:: Record set ::

· · · ·

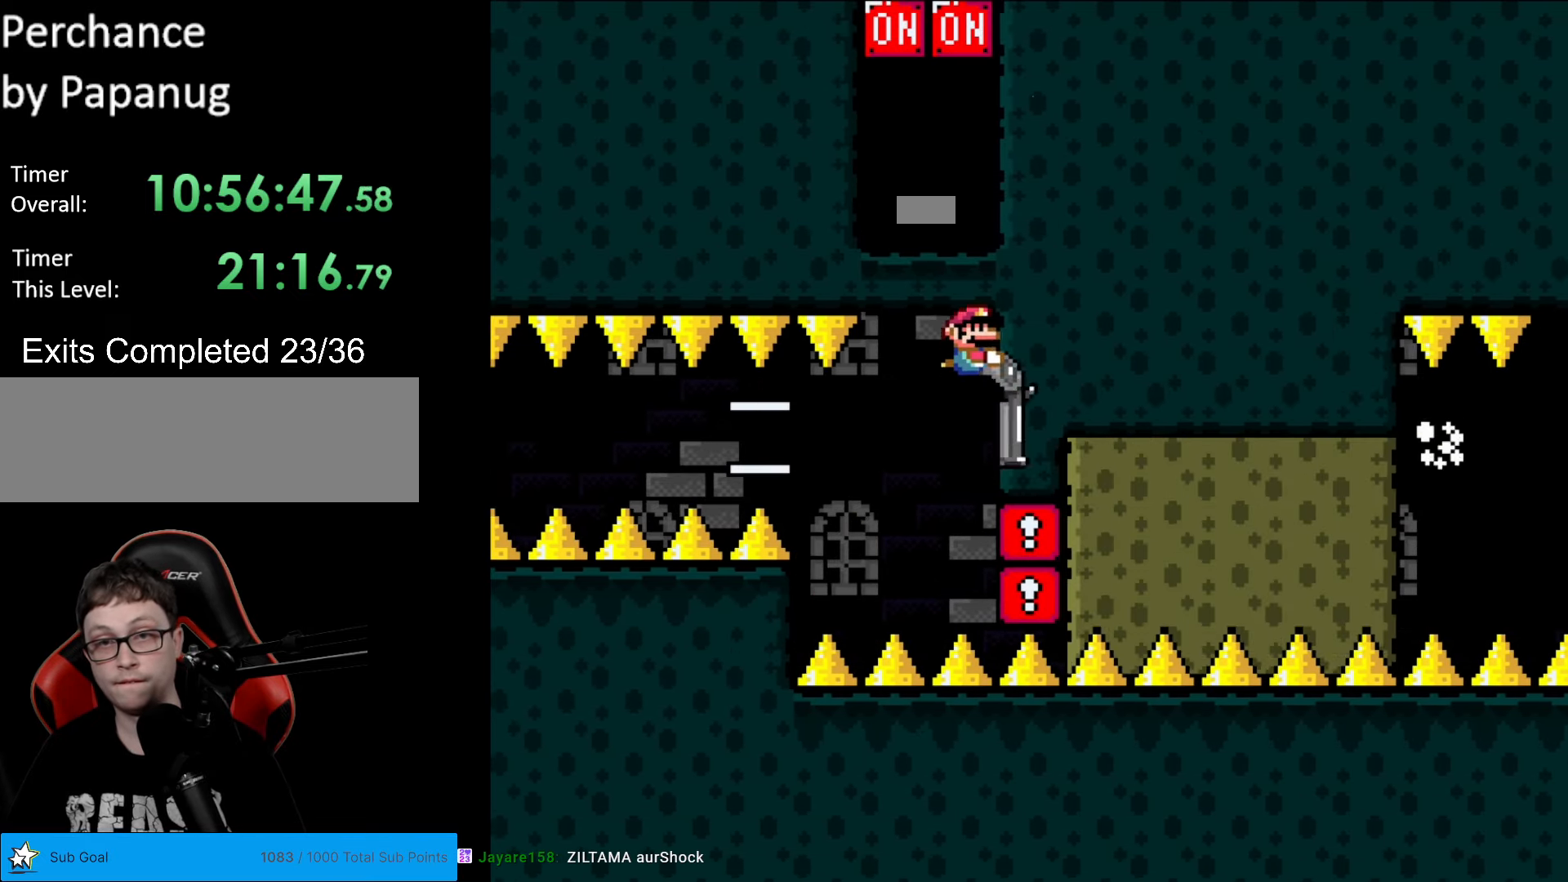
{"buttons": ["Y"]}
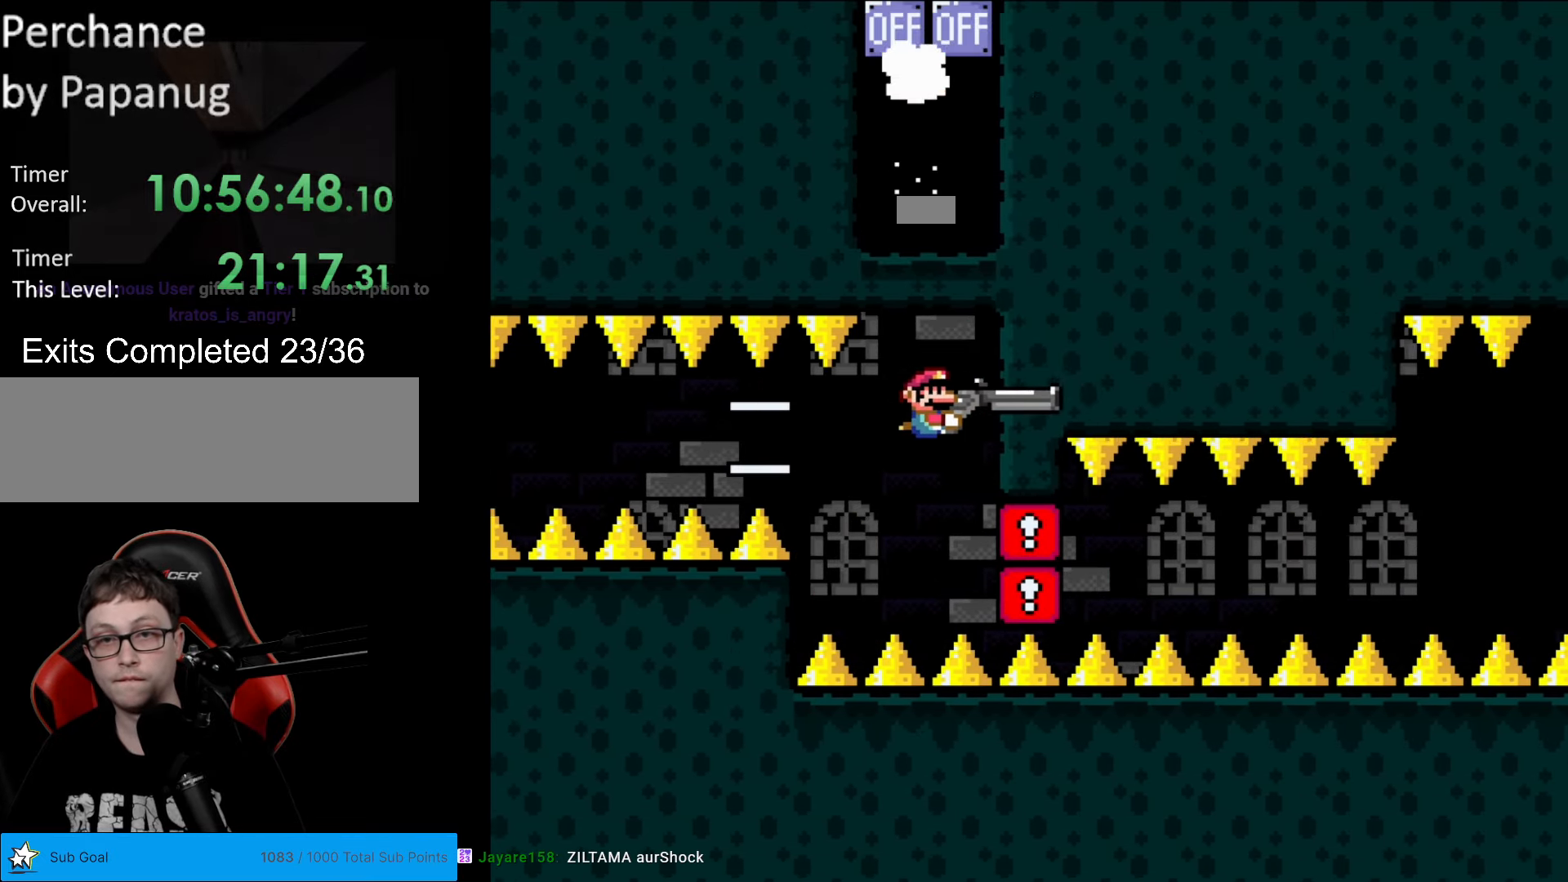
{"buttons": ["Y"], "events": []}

· · · ·

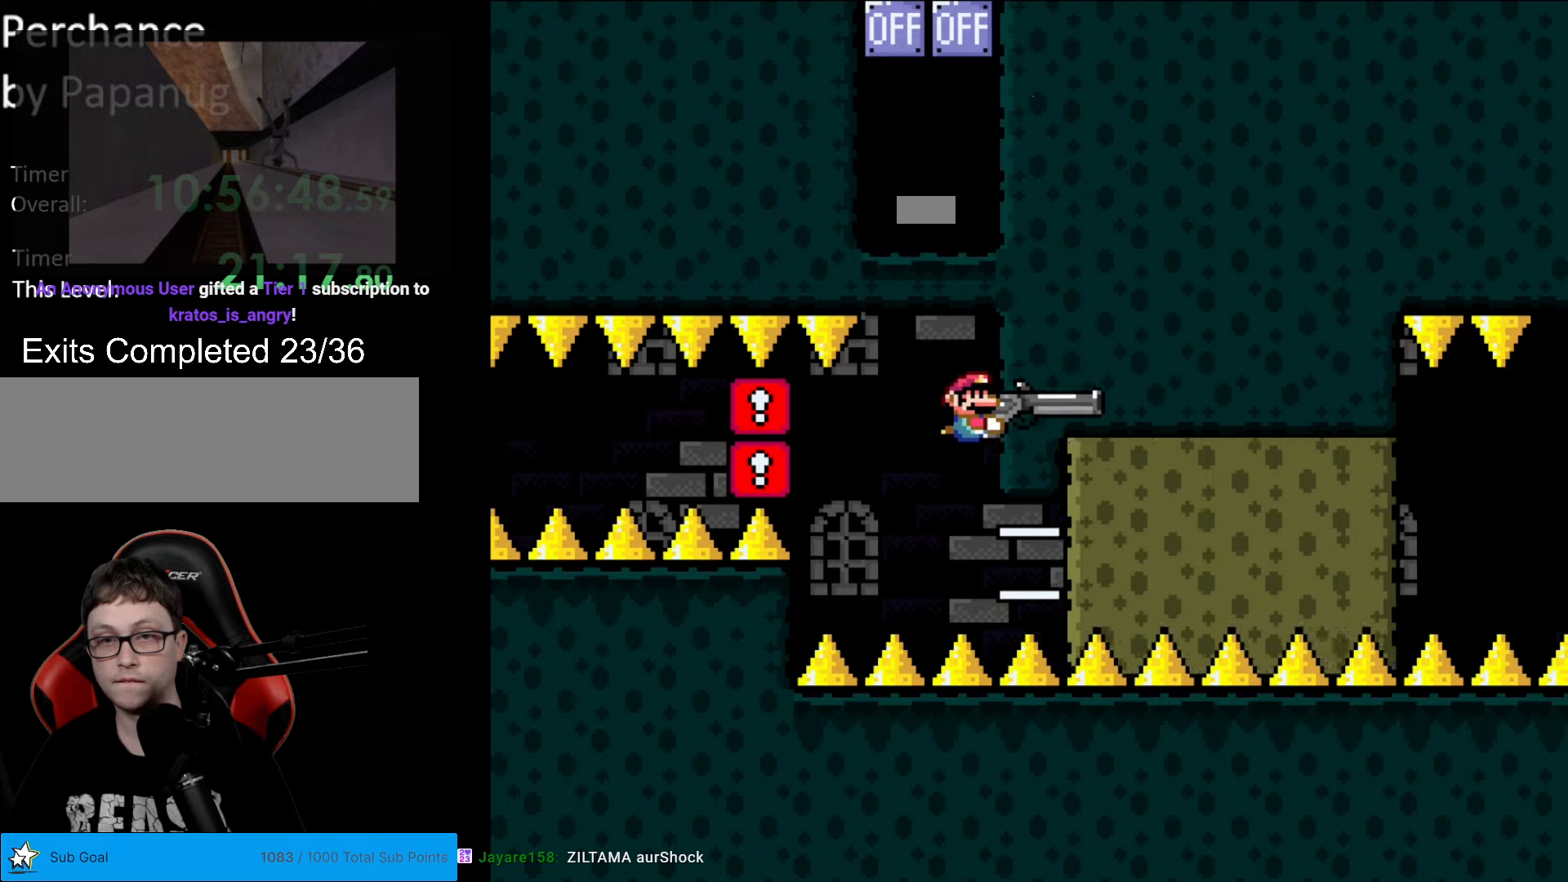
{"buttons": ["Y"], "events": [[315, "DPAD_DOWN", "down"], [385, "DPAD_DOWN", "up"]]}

· · · ·

Take from the material above every line that includes the word "events".

:: Answer for the task ::
{"buttons": ["Y"], "events": []}
{"buttons": ["Y"], "events": [[315, "DPAD_DOWN", "down"], [385, "DPAD_DOWN", "up"]]}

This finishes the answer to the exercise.